Version: Nightly

For the complete Mojo documentation index, see llms.txt. Markdown versions of all pages are available by appending .md to any URL (e.g. /docs/manual/basics.md).

reduce

def reduce[val_type: DType, simd_width: SIMDSize, //, shuffle: def[dtype: DType, simd_width: SIMDSize](val: SIMD[dtype, simd_width], offset: UInt32) thin -> SIMD[dtype, simd_width], func: def[dtype: DType, width: SIMDSize](SIMD[dtype, width], SIMD[dtype, width]) capturing thin -> SIMD[dtype, width]](val: SIMD[val_type, simd_width]) -> SIMD[val_type, simd_width]

Performs a generic warp-wide reduction operation using shuffle operations.

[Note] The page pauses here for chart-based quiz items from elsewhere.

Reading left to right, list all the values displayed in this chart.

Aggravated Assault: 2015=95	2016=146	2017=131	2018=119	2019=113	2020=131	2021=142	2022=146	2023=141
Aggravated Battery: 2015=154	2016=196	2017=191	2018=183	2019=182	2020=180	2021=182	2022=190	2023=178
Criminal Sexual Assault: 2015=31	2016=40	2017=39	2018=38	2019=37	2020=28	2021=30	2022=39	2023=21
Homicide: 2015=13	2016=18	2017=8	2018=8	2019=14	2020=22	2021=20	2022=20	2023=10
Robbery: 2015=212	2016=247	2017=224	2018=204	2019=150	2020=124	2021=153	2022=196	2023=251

This is a convenience wrapper around lane_group_reduce that operates on the entire warp. It allows customizing both the shuffle operation and reduction function.

Example:

    from std.gpu.primitives.warp import reduce, shuffle_down

    # Compute warp-wide sum using shuffle down
    @parameter
    def add[dtype: DType, width: SIMDSize](x: SIMD[dtype, width], y: SIMD[dtype, width]) capturing -> SIMD[dtype, width]:
        return x + y

    val = SIMD[DType.float32, 4](2.0, 4.0, 6.0, 8.0)
    result = reduce[shuffle_down, add](val)

Parameters:

val_type (DType): The data type of the SIMD elements (e.g. float32, int32).
simd_width (SIMDSize): The number of elements in the SIMD vector.
shuffle (def[dtype: DType, simd_width: SIMDSize](val: SIMD[dtype, simd_width], offset: UInt32) thin -> SIMD[dtype, simd_width]): A function that performs the warp shuffle operation. Takes a SIMD value and offset and returns the shuffled result.
func (def[dtype: DType, width: SIMDSize](SIMD[dtype, width], SIMD[dtype, width]) capturing thin -> SIMD[dtype, width]): A binary function that combines two SIMD values during reduction. This defines the reduction operation (e.g. add, max, min).

Args:

val (SIMD[val_type, simd_width]): The SIMD value to reduce. Each lane contributes its value.

Returns:

SIMD[val_type, simd_width]: A SIMD value containing the reduction result broadcast to all lanes in the warp.